La vérité sur la violence dans les médias

À la suite de la fusillade dans une école de Floride, les politiciens se sont inquiétés de linfluence des jeux vidéo et des films violents sur les jeunes, le président affirmant quils « façonnent » pensées des jeunes. Les scientifiques débattent encore de la question, mais la majorité des études montrent quune exposition intensive à la violence médiatique est un facteur de risque de pensées, sentiments et comportements agressifs.

Les gens de SciCheck, un projet de FactCheck.org, présentent les faits sur leffet de la violence médiatique sur les jeunes.

Mais il y a moins consensus sur la question de savoir si la violence médiatique est un facteur de risque de violence criminelle, qui est une forme dagression plus grave dans laquelle lauteur est soumis à larrestation et à lincarcération – le type de violence qui comprend lutilisation dune arme pour blesser ou tuer des personnes.

Le lien entre la violence médiatique et les fusillades de masse est encore plus ténu. Par rapport aux actes dagression et de violence, les fusillades de masse sont des événements relativement rares, ce qui rend difficile la réalisation de recherches concluantes à leur sujet.

Président Donald Trump a soulevé la question pour la première fois lors dune réunion sur la sécurité scolaire avec des responsables locaux et étatiques, qui a eu lieu une semaine après le tournage à Marjory Stoneman Douglas High School à Parkland, en Floride. Le tireur, Nikolas Cruz, 19 ans, aurait joué de manière obsessionnelle à des jeux vidéo violents.

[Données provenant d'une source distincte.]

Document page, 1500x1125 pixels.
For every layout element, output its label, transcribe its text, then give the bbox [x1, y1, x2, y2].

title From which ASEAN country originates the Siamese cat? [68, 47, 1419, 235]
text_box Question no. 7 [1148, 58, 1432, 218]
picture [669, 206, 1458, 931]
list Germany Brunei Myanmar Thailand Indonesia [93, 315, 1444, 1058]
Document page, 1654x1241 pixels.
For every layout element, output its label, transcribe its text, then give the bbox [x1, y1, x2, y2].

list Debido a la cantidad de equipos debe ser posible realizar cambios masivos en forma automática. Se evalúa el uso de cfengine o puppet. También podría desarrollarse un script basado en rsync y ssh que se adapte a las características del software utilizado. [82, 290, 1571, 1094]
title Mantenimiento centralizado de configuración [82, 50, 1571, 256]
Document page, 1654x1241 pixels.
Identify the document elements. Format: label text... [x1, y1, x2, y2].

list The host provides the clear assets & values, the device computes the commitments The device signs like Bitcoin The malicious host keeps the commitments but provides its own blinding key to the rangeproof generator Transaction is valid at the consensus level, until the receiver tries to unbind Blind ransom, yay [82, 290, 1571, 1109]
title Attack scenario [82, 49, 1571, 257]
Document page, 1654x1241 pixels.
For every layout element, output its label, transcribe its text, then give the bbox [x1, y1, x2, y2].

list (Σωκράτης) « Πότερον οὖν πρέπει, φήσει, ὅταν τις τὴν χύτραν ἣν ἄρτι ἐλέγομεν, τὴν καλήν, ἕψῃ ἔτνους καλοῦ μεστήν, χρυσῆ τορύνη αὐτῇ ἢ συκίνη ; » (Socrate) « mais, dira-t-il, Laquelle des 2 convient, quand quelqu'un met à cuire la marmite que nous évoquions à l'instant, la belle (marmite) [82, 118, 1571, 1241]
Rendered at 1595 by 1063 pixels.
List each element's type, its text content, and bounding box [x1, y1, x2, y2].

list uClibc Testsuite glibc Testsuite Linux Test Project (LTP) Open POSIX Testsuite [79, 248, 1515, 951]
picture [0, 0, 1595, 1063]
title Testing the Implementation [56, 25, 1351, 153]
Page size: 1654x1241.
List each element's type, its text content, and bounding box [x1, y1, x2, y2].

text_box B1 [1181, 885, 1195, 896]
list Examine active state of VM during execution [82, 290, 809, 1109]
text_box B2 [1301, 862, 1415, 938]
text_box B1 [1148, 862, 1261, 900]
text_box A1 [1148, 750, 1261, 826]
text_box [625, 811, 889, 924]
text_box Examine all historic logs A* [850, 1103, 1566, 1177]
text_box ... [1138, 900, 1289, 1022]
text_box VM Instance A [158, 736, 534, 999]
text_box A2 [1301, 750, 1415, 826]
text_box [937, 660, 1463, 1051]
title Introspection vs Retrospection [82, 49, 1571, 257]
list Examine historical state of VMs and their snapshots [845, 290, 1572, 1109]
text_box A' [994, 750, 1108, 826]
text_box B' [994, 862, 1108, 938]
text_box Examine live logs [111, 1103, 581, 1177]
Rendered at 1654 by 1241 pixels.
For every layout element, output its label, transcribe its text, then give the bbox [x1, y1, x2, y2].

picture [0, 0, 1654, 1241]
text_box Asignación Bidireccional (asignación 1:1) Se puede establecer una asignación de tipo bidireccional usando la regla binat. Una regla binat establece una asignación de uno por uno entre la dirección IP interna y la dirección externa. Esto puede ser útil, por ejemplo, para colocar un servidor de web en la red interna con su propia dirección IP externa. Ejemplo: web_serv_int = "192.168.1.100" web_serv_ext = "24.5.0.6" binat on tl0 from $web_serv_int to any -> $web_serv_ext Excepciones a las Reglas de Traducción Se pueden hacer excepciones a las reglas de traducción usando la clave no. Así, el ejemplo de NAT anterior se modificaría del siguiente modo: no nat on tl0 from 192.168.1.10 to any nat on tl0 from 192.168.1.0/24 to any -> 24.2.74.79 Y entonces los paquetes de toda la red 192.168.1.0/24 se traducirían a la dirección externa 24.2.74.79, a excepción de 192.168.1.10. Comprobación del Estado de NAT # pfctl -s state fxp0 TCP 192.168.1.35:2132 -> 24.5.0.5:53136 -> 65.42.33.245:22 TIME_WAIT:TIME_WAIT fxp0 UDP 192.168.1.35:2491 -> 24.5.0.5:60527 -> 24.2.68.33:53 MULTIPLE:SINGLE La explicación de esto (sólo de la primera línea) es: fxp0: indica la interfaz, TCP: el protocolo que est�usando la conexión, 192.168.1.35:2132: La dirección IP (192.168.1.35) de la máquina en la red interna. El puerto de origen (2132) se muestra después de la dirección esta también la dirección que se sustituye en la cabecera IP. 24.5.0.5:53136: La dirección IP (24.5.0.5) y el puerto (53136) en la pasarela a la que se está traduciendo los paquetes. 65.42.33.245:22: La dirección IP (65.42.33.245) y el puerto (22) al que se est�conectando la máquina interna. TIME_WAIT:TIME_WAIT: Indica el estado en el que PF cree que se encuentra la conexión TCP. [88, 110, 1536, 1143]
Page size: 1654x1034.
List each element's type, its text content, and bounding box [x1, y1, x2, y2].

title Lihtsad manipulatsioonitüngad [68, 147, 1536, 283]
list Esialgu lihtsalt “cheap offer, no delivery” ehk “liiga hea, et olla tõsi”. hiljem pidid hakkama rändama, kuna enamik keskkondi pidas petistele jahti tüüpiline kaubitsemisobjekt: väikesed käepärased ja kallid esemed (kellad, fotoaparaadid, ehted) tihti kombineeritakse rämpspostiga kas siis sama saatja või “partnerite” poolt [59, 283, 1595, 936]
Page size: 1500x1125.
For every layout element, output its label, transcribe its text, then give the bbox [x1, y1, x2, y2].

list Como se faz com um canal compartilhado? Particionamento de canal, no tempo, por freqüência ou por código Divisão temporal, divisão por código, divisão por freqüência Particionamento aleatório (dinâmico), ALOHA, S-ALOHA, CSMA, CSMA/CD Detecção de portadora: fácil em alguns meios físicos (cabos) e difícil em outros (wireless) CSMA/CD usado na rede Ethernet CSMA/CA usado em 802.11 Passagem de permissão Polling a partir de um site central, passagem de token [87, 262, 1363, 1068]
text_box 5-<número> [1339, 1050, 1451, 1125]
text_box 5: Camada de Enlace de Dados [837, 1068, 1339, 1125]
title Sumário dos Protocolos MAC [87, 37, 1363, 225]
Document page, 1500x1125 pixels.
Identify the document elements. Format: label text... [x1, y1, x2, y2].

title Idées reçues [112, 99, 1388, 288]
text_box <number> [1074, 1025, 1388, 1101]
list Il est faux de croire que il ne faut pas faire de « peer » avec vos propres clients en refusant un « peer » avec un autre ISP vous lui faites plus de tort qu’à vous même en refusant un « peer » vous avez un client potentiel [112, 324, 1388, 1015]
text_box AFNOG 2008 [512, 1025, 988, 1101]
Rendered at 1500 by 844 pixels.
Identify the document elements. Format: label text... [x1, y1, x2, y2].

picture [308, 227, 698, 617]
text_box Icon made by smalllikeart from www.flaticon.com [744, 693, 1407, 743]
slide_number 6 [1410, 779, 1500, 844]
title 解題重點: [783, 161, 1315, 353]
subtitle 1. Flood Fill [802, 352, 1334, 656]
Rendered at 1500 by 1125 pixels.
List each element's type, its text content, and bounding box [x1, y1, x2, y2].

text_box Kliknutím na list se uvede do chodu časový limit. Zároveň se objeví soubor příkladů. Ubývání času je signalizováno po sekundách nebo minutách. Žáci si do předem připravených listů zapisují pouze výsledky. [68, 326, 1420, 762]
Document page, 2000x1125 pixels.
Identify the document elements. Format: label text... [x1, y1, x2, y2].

Trump, 22 février: Nous devons regarder Internet car beaucoup de mauvaises choses arrivent aux jeunes enfants et aux jeunes esprits, et leurs esprits se forment. Et nous devons faire quelque chose pour peut-être ce qu’ils voient et comment ils le voient. Et aussi des jeux vidéo. Jentends de plus en plus de gens dire que le niveau de violence dans les jeux vidéo façonne vraiment les pensées des jeunes. Et puis vous allez plus loin, et c’est le cinéma. Vous voyez ces films, ils sont si violents.

Trump a de nouveau discuté de la question avec les membres du Congrès le 28 février lors dune autre réunion sur la sécurité à lécole. Au cours de cette discussion, la représentante du Tennessee, Marsha Blackburn, a affirmé que les mères lui avaient dit quelles étaient «très préoccupées» par le fait que «lexposition» aux médias de divertissement avait «désensibilisé» les enfants à la violence.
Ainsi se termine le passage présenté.